Now, the austere beauty of the city serves as a backdrop for isolation, changing values, and the dynamic power and politics of today’s Brazil.
This is what the documentary “Brasilia: Life After Design” aims to show. The film tells the story of a city in conflict between its environment and its inhabitants. Despite the population growing each year, the city’s plan itself cannot change. It was designed for 500,000 people, and now more than two and a half million live within its borders. Despite the best intentions of its creators, people were a secondary consideration. And, to live there, people need to break the city’s rules.
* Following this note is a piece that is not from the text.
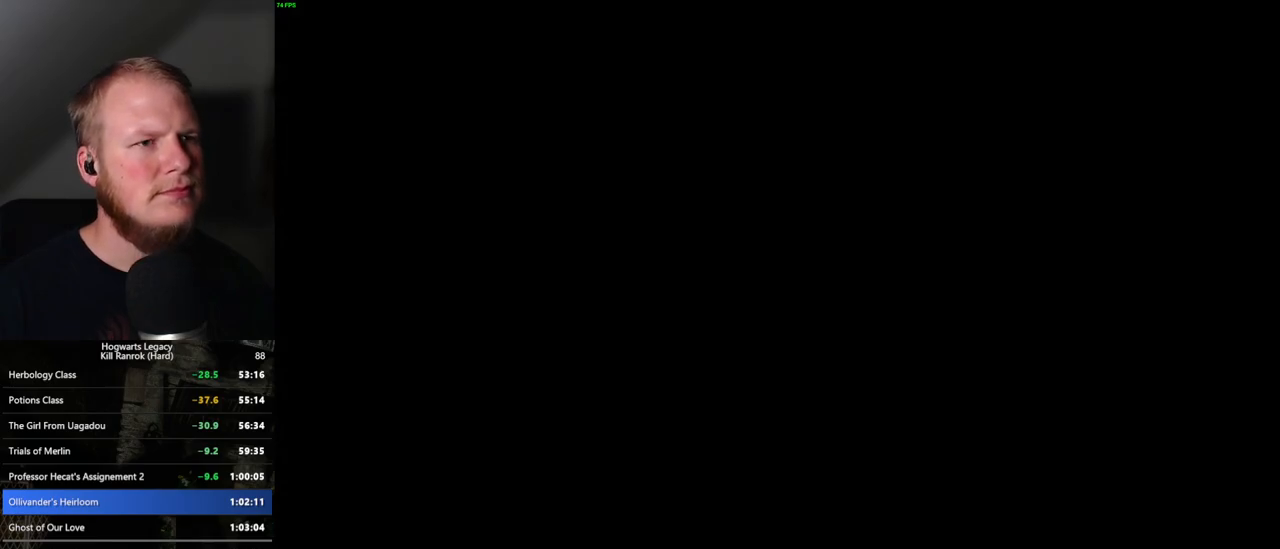
{"keys": ["z"], "mouse": [], "events": [[484, "z", "down"]]}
The haunting atmosphere of Niemeyer and Costa’s dream echoes through the lives of a range of characters, each trying to leave their mark on today’s city: Sergio, the staunch urban planner who defends the city’s plan but knows it must adapt; Helize, who is studying to become a federal public servant — the dream of so many Brazilian students. And Willians, a street vendor by day, who tries to find a meaningful connection in a city built to divide.
Brasilia: Life After Design takes us to a city rarely seen by the international viewer: what is it like to live in someone else’s idea?
The film is directed by multi-award-winning filmmaker Bart Simpson, best known for his work on films like ‘The Corporation’ and ‘Big Boys Gone Bananas’. It will be screened in New York during the Margaret Mead Film Festival at the American Museum of Natural History from October 19 to 22.